● Task prompt
Return all of the records below word for word, leaving the pictures out of your answer.

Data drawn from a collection
=== Section Start ===
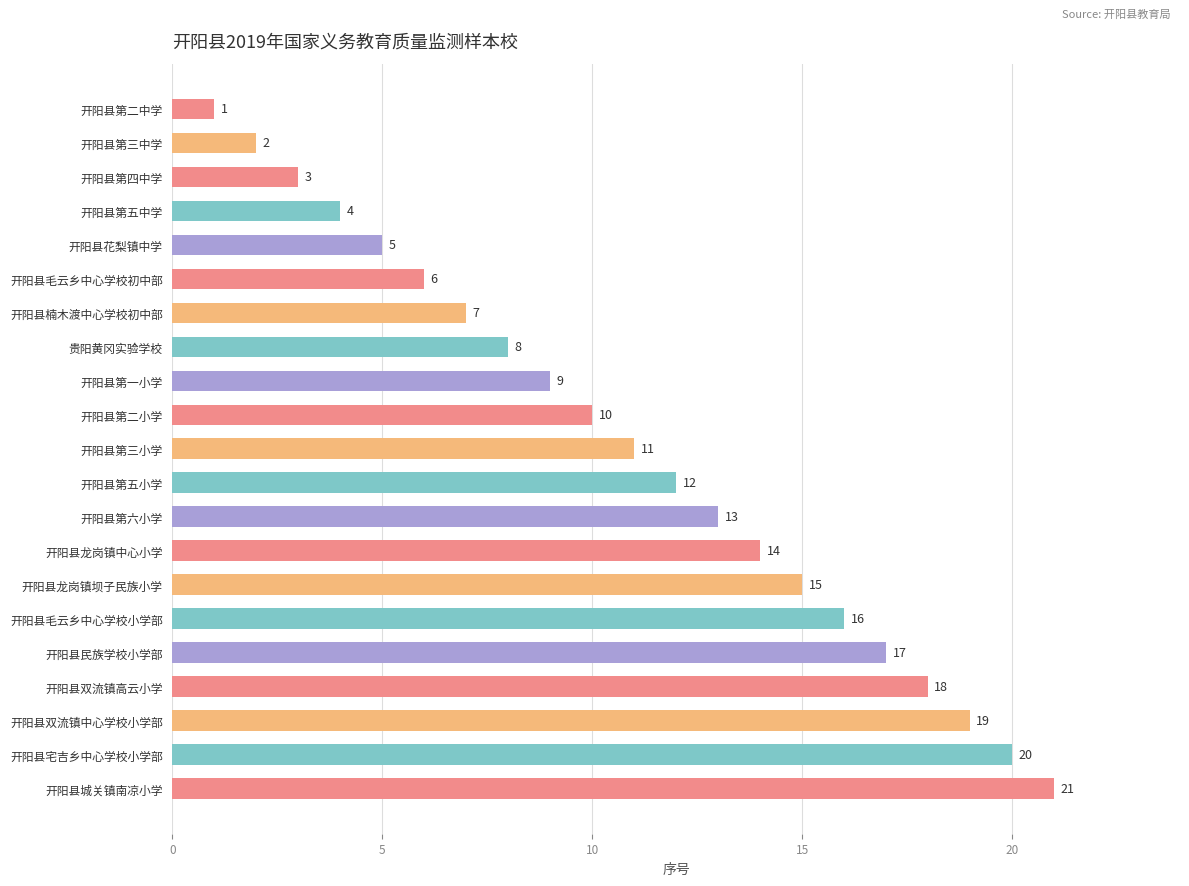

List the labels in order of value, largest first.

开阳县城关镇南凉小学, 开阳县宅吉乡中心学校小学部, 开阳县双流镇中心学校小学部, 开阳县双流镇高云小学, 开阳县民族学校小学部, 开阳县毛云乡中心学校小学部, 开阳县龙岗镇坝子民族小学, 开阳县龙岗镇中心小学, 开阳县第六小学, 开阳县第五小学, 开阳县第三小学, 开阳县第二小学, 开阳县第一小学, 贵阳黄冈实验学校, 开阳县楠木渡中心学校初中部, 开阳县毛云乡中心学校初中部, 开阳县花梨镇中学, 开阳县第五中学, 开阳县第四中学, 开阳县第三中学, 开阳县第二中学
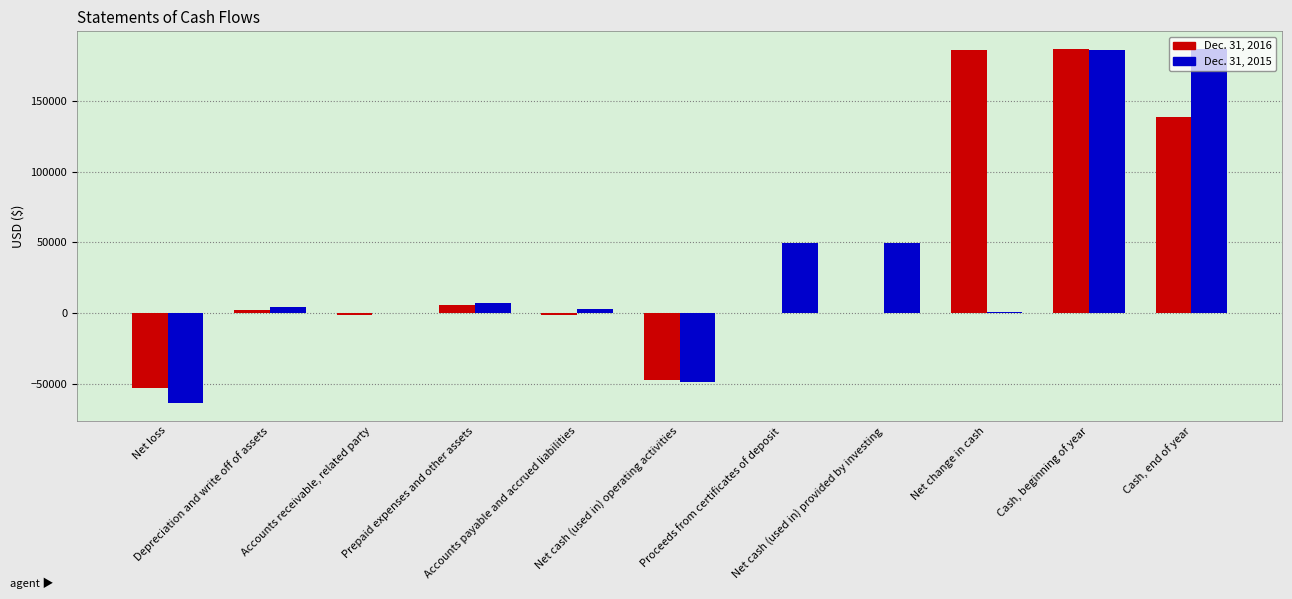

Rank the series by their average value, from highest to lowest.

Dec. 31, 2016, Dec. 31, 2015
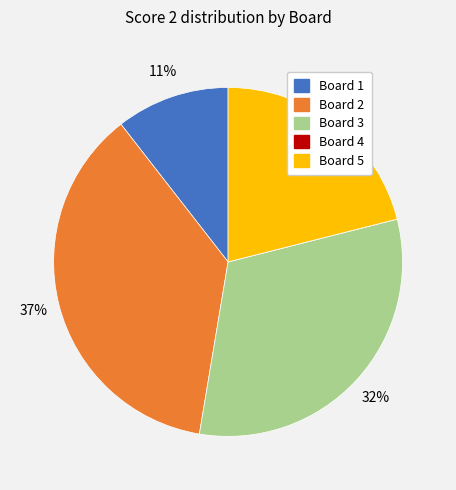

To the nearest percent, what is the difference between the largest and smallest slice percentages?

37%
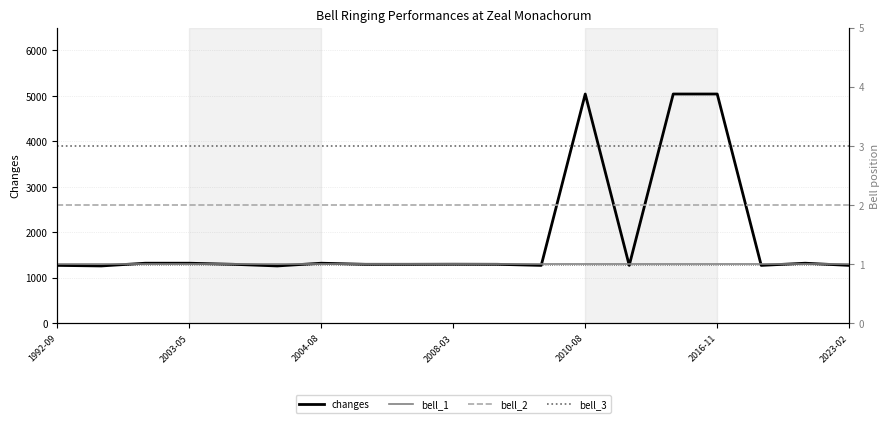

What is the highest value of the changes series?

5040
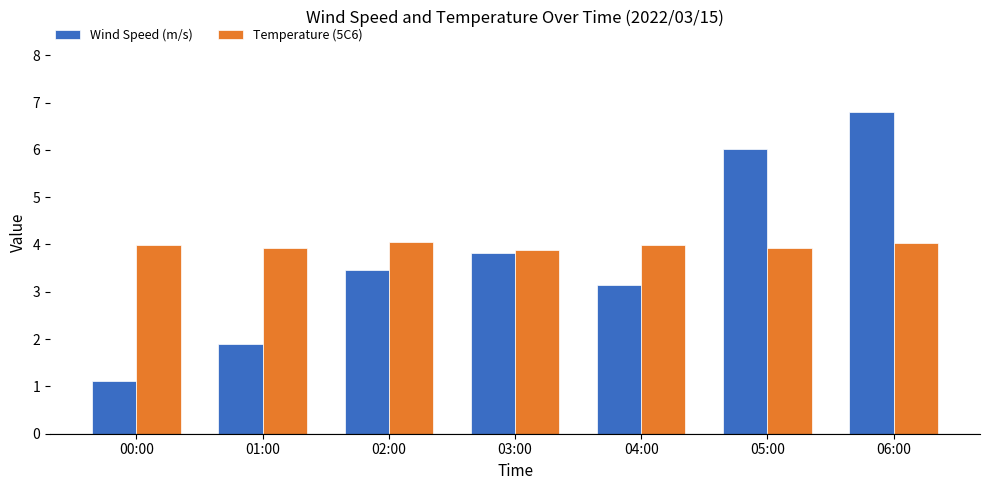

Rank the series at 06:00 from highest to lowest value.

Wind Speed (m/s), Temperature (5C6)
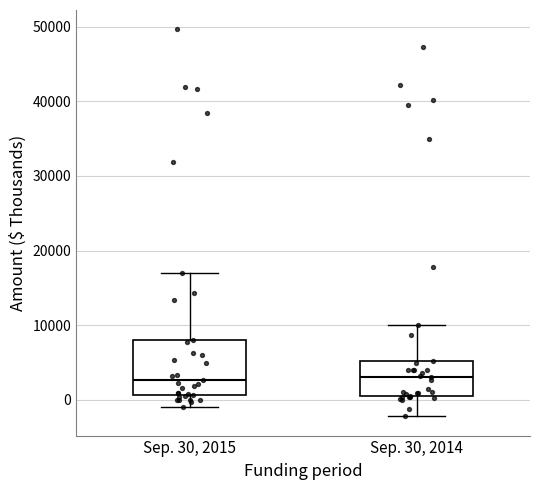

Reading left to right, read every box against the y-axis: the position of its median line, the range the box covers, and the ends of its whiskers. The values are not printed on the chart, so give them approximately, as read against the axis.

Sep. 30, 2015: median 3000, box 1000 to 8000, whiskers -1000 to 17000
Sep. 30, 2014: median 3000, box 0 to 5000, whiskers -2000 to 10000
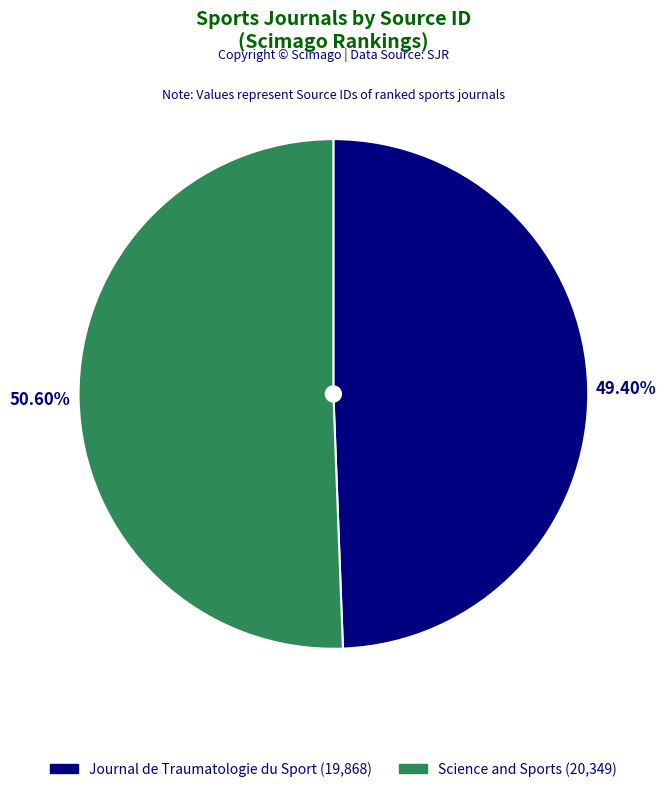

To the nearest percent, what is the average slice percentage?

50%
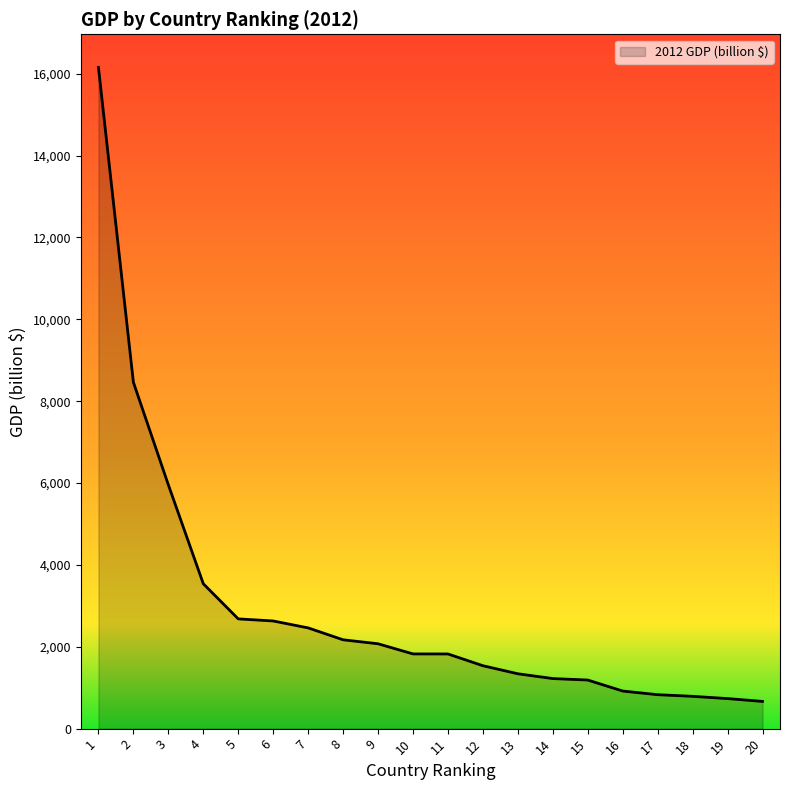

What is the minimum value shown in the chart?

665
=== Section End ===
● Task result
List the labels in order of value, largest first.

开阳县城关镇南凉小学, 开阳县宅吉乡中心学校小学部, 开阳县双流镇中心学校小学部, 开阳县双流镇高云小学, 开阳县民族学校小学部, 开阳县毛云乡中心学校小学部, 开阳县龙岗镇坝子民族小学, 开阳县龙岗镇中心小学, 开阳县第六小学, 开阳县第五小学, 开阳县第三小学, 开阳县第二小学, 开阳县第一小学, 贵阳黄冈实验学校, 开阳县楠木渡中心学校初中部, 开阳县毛云乡中心学校初中部, 开阳县花梨镇中学, 开阳县第五中学, 开阳县第四中学, 开阳县第三中学, 开阳县第二中学

Rank the series by their average value, from highest to lowest.

Dec. 31, 2016, Dec. 31, 2015

To the nearest percent, what is the difference between the largest and smallest slice percentages?

37%

What is the highest value of the changes series?

5040

Rank the series at 06:00 from highest to lowest value.

Wind Speed (m/s), Temperature (5C6)

Reading left to right, read every box against the y-axis: the position of its median line, the range the box covers, and the ends of its whiskers. The values are not printed on the chart, so give them approximately, as read against the axis.

Sep. 30, 2015: median 3000, box 1000 to 8000, whiskers -1000 to 17000
Sep. 30, 2014: median 3000, box 0 to 5000, whiskers -2000 to 10000

To the nearest percent, what is the average slice percentage?

50%

What is the minimum value shown in the chart?

665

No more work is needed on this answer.